= Beginning of Section =

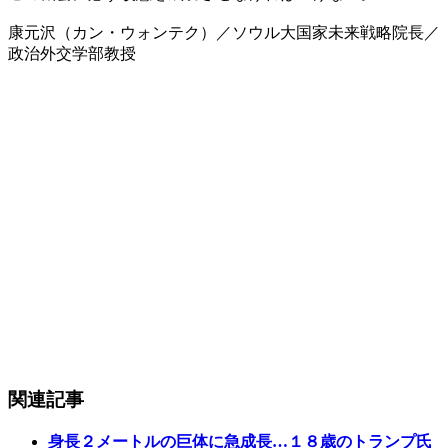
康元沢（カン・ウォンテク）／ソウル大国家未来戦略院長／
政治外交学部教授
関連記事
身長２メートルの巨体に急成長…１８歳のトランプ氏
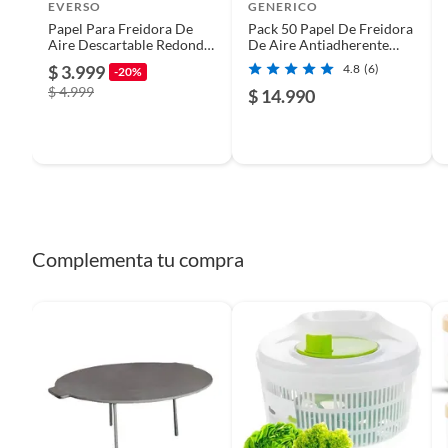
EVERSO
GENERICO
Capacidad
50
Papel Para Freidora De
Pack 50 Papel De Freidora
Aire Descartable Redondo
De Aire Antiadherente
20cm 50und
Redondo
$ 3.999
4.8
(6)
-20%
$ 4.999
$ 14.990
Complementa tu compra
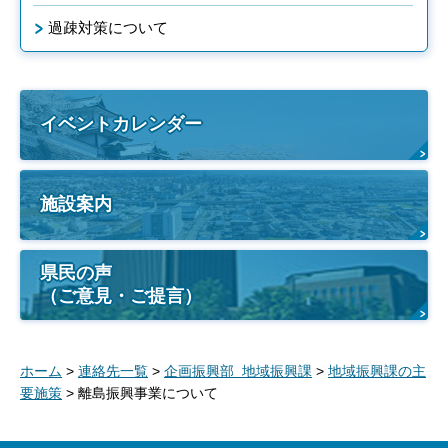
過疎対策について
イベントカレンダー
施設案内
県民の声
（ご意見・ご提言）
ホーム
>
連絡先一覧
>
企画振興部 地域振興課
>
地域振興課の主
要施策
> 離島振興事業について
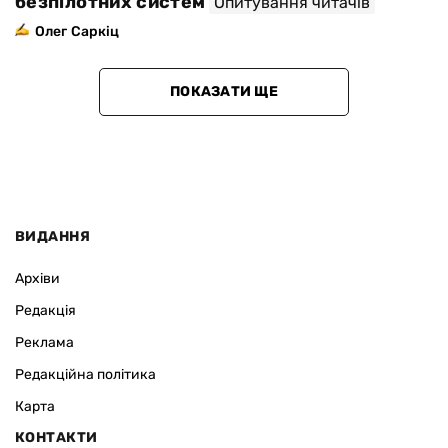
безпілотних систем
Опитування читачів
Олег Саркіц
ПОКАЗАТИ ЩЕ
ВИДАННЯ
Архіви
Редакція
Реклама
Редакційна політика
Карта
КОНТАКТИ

= End of Section =

EXERCISE DIRECTIONS: Render every line of text in the material as one numbered list, skipping any blank lines. Leave the pictures out of the list.

ANSWER BOX:
1. 康元沢（カン・ウォンテク）／ソウル大国家未来戦略院長／
2. 政治外交学部教授
3. 関連記事
4. 身長２メートルの巨体に急成長…１８歳のトランプ氏
5. EVERSO
6. GENERICO
7. Capacidad
8. 50
9. Papel Para Freidora De
10. Pack 50 Papel De Freidora
11. Aire Descartable Redondo
12. De Aire Antiadherente
13. 20cm 50und
14. Redondo
15. $ 3.999
16. 4.8
17. (6)
18. -20%
19. $ 4.999
20. $ 14.990
21. Complementa tu compra
22. 過疎対策について
23. イベントカレンダー
24. 施設案内
25. 県民の声
26. （ご意見・ご提言）
27. ホーム
28. >
29. 連絡先一覧
30. >
31. 企画振興部 地域振興課
32. >
33. 地域振興課の主
34. 要施策
35. > 離島振興事業について
36. безпілотних систем
37. Опитування читачів
38. Олег Саркіц
39. ПОКАЗАТИ ЩЕ
40. ВИДАННЯ
41. Архіви
42. Редакція
43. Реклама
44. Редакційна політика
45. Карта
46. КОНТАКТИ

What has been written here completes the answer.